Auguri Pasquali

16 aprile, 2011 Archiviato in News

La Santa Pasqua è ormai vicina.

Fervono i preparativi per festeggiarla come si conviene.

Purtroppo,giunge in concomitanza con le catastrofiche tragedie prodotte da sconvolgimenti ambientali nell’Estremo Oriente e con il sacrificio di numerose vittime innocenti delle guerre intestine che stanno devastando diversi Paesi della sponda meridionale del Mediterraneo e parte del Medio Oriente.    Mentre esprimiamo ai fratelli sofferenti la nostra solidarietà, osserviamo che la Santa Pasqua ci motiva a riflettere che solo quando i popoli s’ispirano all’Amore del Padre comune possono vincere il male e promuovere il progresso e la concordia sociale.

Solo Colui il quale ha mandato il Figlio a morire in croce per riscattarci dal male può darci la forza per controllare e superare la nostra debolezza allo scopo di instaurare la pacifica convivenza e la giustizia, le quali sono tali se garantite dalla verità che discende dal Cristo e non dalle opinioni e punti di vista egoistici e di parte.

L’augurio più fervido e sincero che formulo a tutti è che la Santa Pasqua riporti la serenità nel mondo intero, alimentando in ognuno di noi la volontà di operare e sperare sempre con fede in quella Realtà misericordiosa, divina, assoluta e trascendente, che è il Creatore e Signore di tutto, affinché provveda a che le Sue creature non vengano ulteriormente perseguitate dal male; in quella Realtà che si esprime nella luce dell’idea sublime di Dio, affinché illumini , altresì, le coscienze; in quella Realtà la cui essenza è costituita dal bene e dalla carità, che sono le condizioni essenziali della pace e della giustizia, fondamenta della comunione dei popoli che si lasciano folgorare dalla Grazia e dalla Verità divina.

Ma occorre la nostra volontà di collaborare, come fece Paolo di Tarso.
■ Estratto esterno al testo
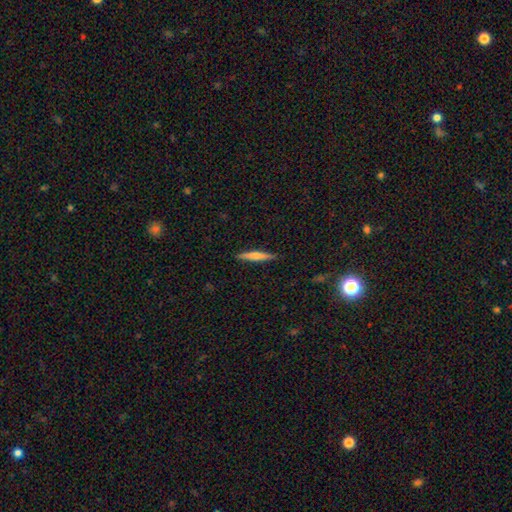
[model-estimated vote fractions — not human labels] smooth 53%, featured or disk 41%, star or artifact 6%. Down the decision tree: how rounded — cigar-shaped (92%); merging — none (90%).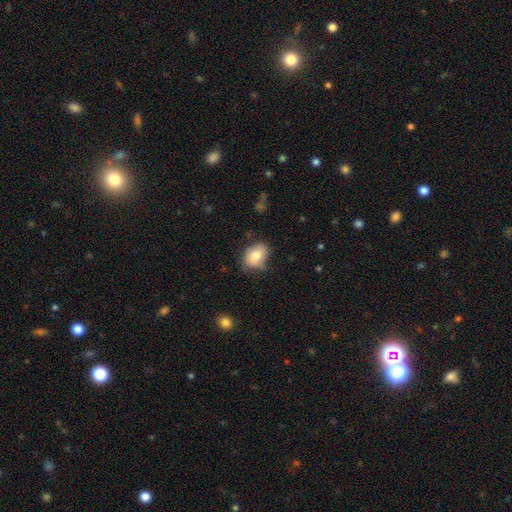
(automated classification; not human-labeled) Smooth or featured?
  - smooth: 76% *
  - featured or disk: 16%
  - star or artifact: 8%
How rounded?
  - in between: 64% *
  - round: 35%
  - cigar-shaped: 1%
Merging?
  - none: 55% *
  - minor disturbance: 33%
  - major disturbance: 9%
  - merger: 3%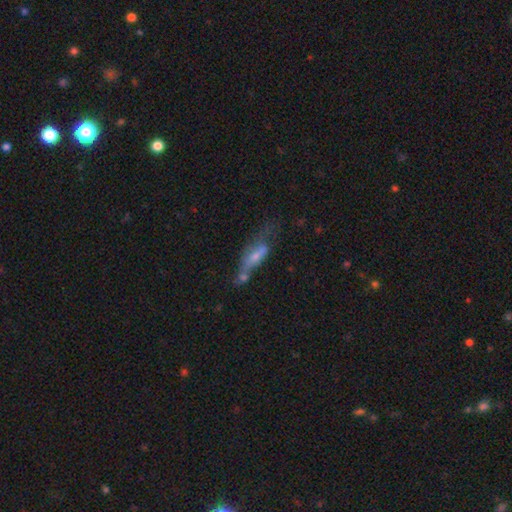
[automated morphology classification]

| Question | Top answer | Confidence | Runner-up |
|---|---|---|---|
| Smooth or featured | smooth | 49% | featured or disk (42%) |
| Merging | merger | 31% | major disturbance (26%) |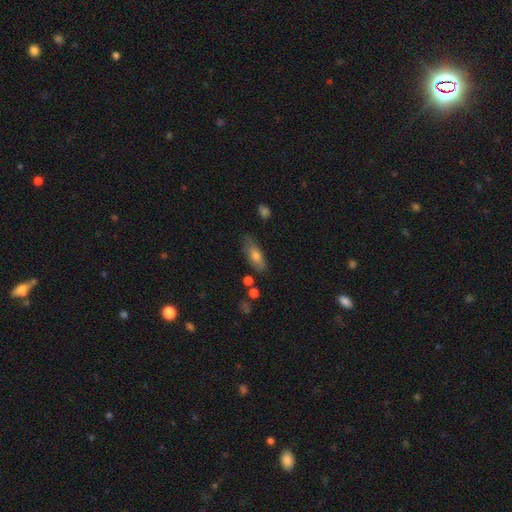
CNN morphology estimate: This appears to be a smooth galaxy with no disk features (72%) that is in between round and cigar-shaped (71%). Merging: none (71%).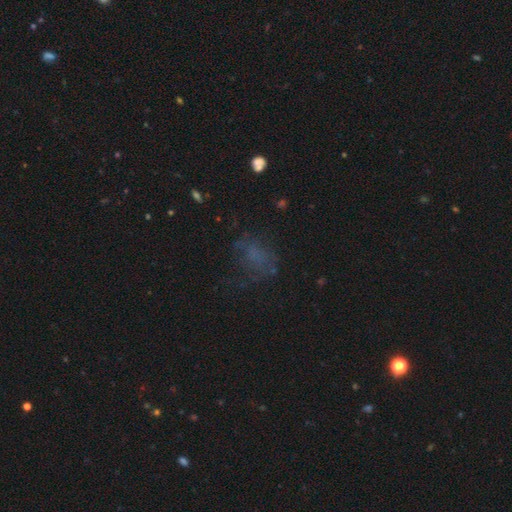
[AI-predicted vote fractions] A smooth galaxy with no disk features (46%). Merging: none (51%).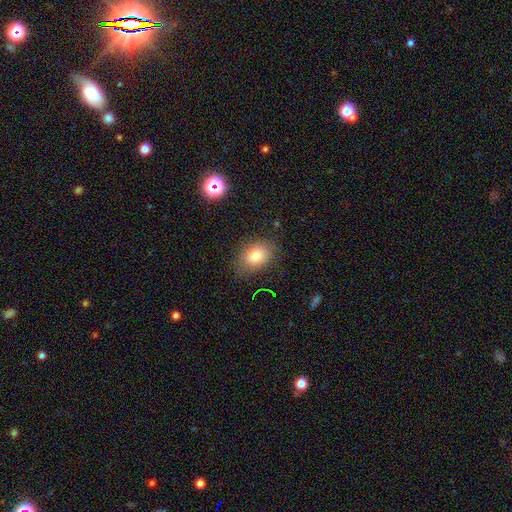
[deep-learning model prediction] This is likely a smooth galaxy (79%). How rounded: likely in between (69%). Merging: likely none (79%).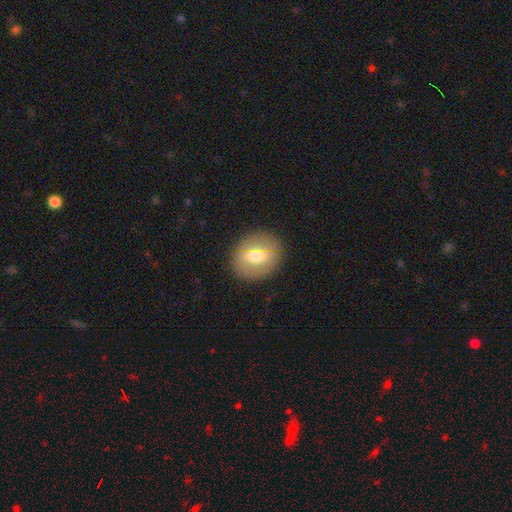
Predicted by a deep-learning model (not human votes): This is possibly a smooth galaxy (52%). How rounded: possibly round (59%). Merging: clearly none (85%).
Pertanto, in cambio promettiamo sinceramente al Figlio di Dio che risorge di agire all’insegna del monito etico dei nostri avi: “ video meliora et meliora sequor” ( vedo i beni migliori e i beni migliori io seguo), per rimuovere  gli ostacoli che turbano la qualità della vita e l’equilibrio della situazione socio-antropologica universale di tutti noi  esseri umani, che siamo persone che, per Grazia di Dio, come dice San Pietro, diversamente dalle altre creature animate, siamo indistintamente consorti della natura divina.

Proprio per questo privilegio, come ci suggerisce il filosofo francese Luciano Laberthonnière, dobbiamo sentire l’obbligo di attivarci nello spiritualizzare la nostra esistenza e nel responsabilizzare la nostra coscienza.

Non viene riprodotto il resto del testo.